The records that follow are to be repeated exactly, with the pictures removed.

-------- Entries shown

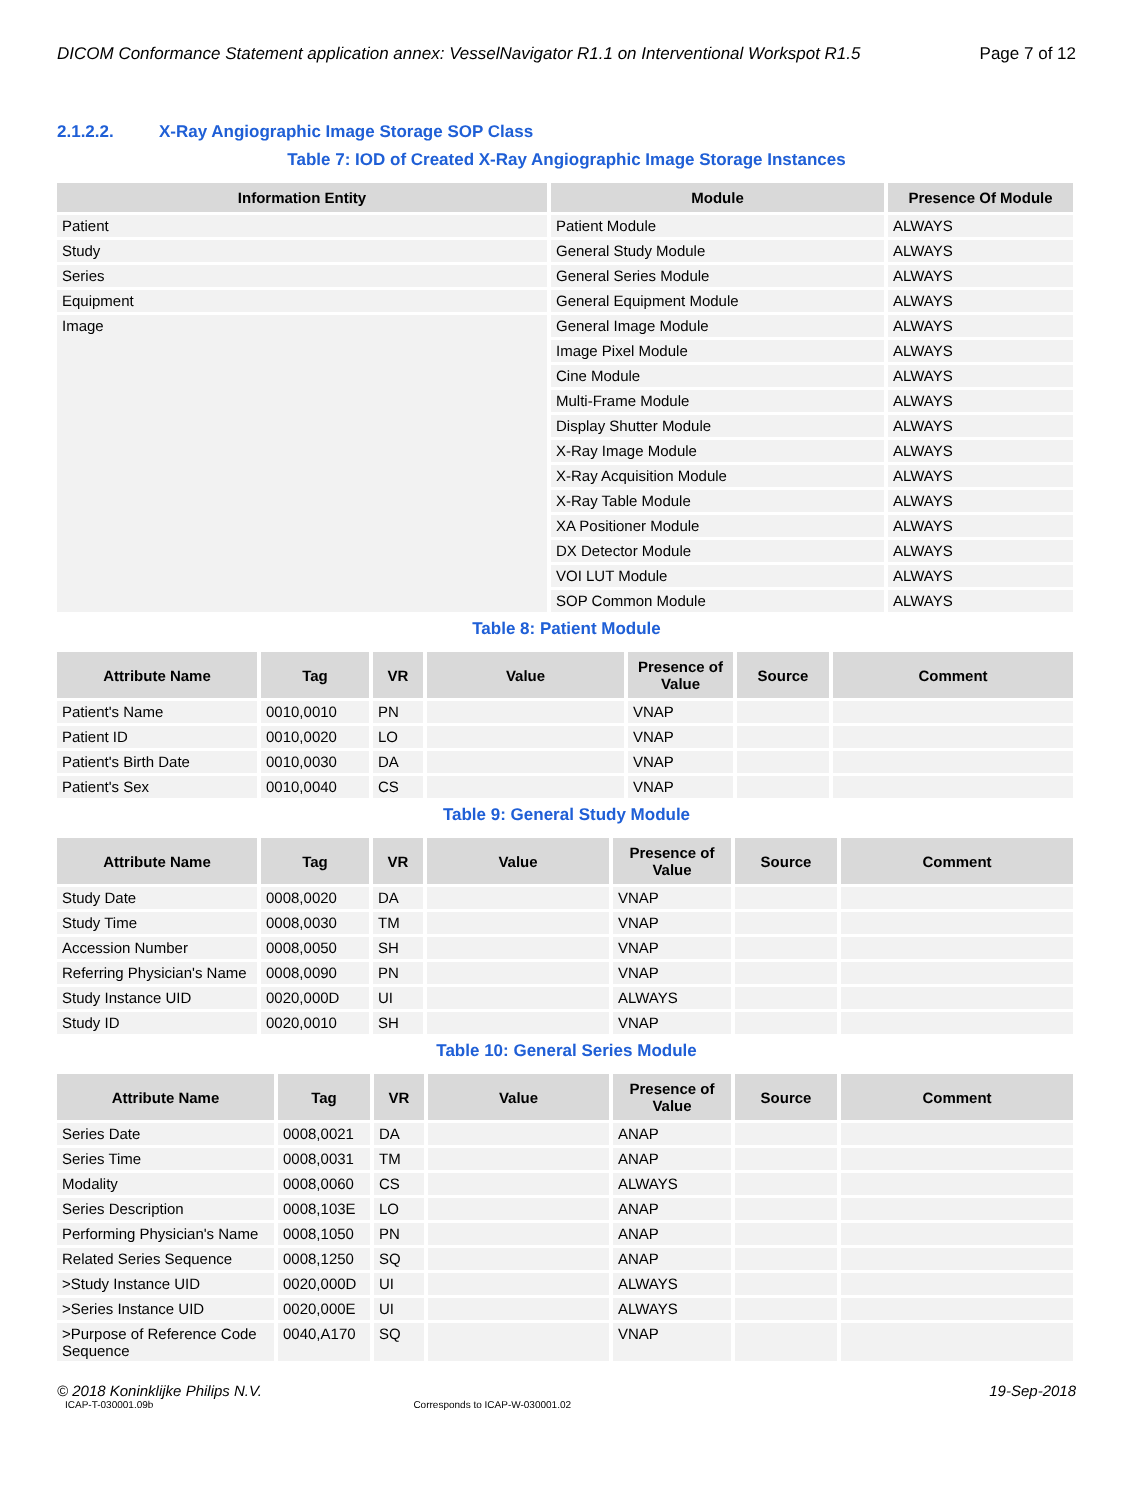DICOM Conformance Statement application annex: VesselNavigator R1.1 on Interventional Workspot R1.5 Page 7 of 12
2.1.2.2. X-Ray Angiographic Image Storage SOP Class
Table 7: IOD of Created X-Ray Angiographic Image Storage Instances
| Information Entity | Module | Presence Of Module |
| --- | --- | --- |
| Patient | Patient Module | ALWAYS |
| Study | General Study Module | ALWAYS |
| Series | General Series Module | ALWAYS |
| Equipment | General Equipment Module | ALWAYS |
| Image | General Image Module | ALWAYS |
| | Image Pixel Module | ALWAYS |
| | Cine Module | ALWAYS |
| | Multi-Frame Module | ALWAYS |
| | Display Shutter Module | ALWAYS |
| | X-Ray Image Module | ALWAYS |
| | X-Ray Acquisition Module | ALWAYS |
| | X-Ray Table Module | ALWAYS |
| | XA Positioner Module | ALWAYS |
| | DX Detector Module | ALWAYS |
| | VOI LUT Module | ALWAYS |
| | SOP Common Module | ALWAYS |
Table 8: Patient Module
| Attribute Name | Tag | VR | Value | Presence of Value | Source | Comment |
| --- | --- | --- | --- | --- | --- | --- |
| Patient's Name | 0010,0010 | PN | | VNAP | | |
| Patient ID | 0010,0020 | LO | | VNAP | | |
| Patient's Birth Date | 0010,0030 | DA | | VNAP | | |
| Patient's Sex | 0010,0040 | CS | | VNAP | | |
Table 9: General Study Module
| Attribute Name | Tag | VR | Value | Presence of Value | Source | Comment |
| --- | --- | --- | --- | --- | --- | --- |
| Study Date | 0008,0020 | DA | | VNAP | | |
| Study Time | 0008,0030 | TM | | VNAP | | |
| Accession Number | 0008,0050 | SH | | VNAP | | |
| Referring Physician's Name | 0008,0090 | PN | | VNAP | | |
| Study Instance UID | 0020,000D | UI | | ALWAYS | | |
| Study ID | 0020,0010 | SH | | VNAP | | |
Table 10: General Series Module
| Attribute Name | Tag | VR | Value | Presence of Value | Source | Comment |
| --- | --- | --- | --- | --- | --- | --- |
| Series Date | 0008,0021 | DA | | ANAP | | |
| Series Time | 0008,0031 | TM | | ANAP | | |
| Modality | 0008,0060 | CS | | ALWAYS | | |
| Series Description | 0008,103E | LO | | ANAP | | |
| Performing Physician's Name | 0008,1050 | PN | | ANAP | | |
| Related Series Sequence | 0008,1250 | SQ | | ANAP | | |
| >Study Instance UID | 0020,000D | UI | | ALWAYS | | |
| >Series Instance UID | 0020,000E | UI | | ALWAYS | | |
| >Purpose of Reference Code Sequence | 0040,A170 | SQ | | VNAP | | |
© 2018 Koninklijke Philips N.V. 19-Sep-2018
ICAP-T-030001.09b Corresponds to ICAP-W-030001.02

----------------

-- Final answer --
DICOM Conformance Statement application annex: VesselNavigator R1.1 on Interventional Workspot R1.5 Page 7 of 12
2.1.2.2. X-Ray Angiographic Image Storage SOP Class
Table 7: IOD of Created X-Ray Angiographic Image Storage Instances
| Information Entity | Module | Presence Of Module |
| --- | --- | --- |
| Patient | Patient Module | ALWAYS |
| Study | General Study Module | ALWAYS |
| Series | General Series Module | ALWAYS |
| Equipment | General Equipment Module | ALWAYS |
| Image | General Image Module | ALWAYS |
| | Image Pixel Module | ALWAYS |
| | Cine Module | ALWAYS |
| | Multi-Frame Module | ALWAYS |
| | Display Shutter Module | ALWAYS |
| | X-Ray Image Module | ALWAYS |
| | X-Ray Acquisition Module | ALWAYS |
| | X-Ray Table Module | ALWAYS |
| | XA Positioner Module | ALWAYS |
| | DX Detector Module | ALWAYS |
| | VOI LUT Module | ALWAYS |
| | SOP Common Module | ALWAYS |
Table 8: Patient Module
| Attribute Name | Tag | VR | Value | Presence of Value | Source | Comment |
| --- | --- | --- | --- | --- | --- | --- |
| Patient's Name | 0010,0010 | PN | | VNAP | | |
| Patient ID | 0010,0020 | LO | | VNAP | | |
| Patient's Birth Date | 0010,0030 | DA | | VNAP | | |
| Patient's Sex | 0010,0040 | CS | | VNAP | | |
Table 9: General Study Module
| Attribute Name | Tag | VR | Value | Presence of Value | Source | Comment |
| --- | --- | --- | --- | --- | --- | --- |
| Study Date | 0008,0020 | DA | | VNAP | | |
| Study Time | 0008,0030 | TM | | VNAP | | |
| Accession Number | 0008,0050 | SH | | VNAP | | |
| Referring Physician's Name | 0008,0090 | PN | | VNAP | | |
| Study Instance UID | 0020,000D | UI | | ALWAYS | | |
| Study ID | 0020,0010 | SH | | VNAP | | |
Table 10: General Series Module
| Attribute Name | Tag | VR | Value | Presence of Value | Source | Comment |
| --- | --- | --- | --- | --- | --- | --- |
| Series Date | 0008,0021 | DA | | ANAP | | |
| Series Time | 0008,0031 | TM | | ANAP | | |
| Modality | 0008,0060 | CS | | ALWAYS | | |
| Series Description | 0008,103E | LO | | ANAP | | |
| Performing Physician's Name | 0008,1050 | PN | | ANAP | | |
| Related Series Sequence | 0008,1250 | SQ | | ANAP | | |
| >Study Instance UID | 0020,000D | UI | | ALWAYS | | |
| >Series Instance UID | 0020,000E | UI | | ALWAYS | | |
| >Purpose of Reference Code Sequence | 0040,A170 | SQ | | VNAP | | |
© 2018 Koninklijke Philips N.V. 19-Sep-2018
ICAP-T-030001.09b Corresponds to ICAP-W-030001.02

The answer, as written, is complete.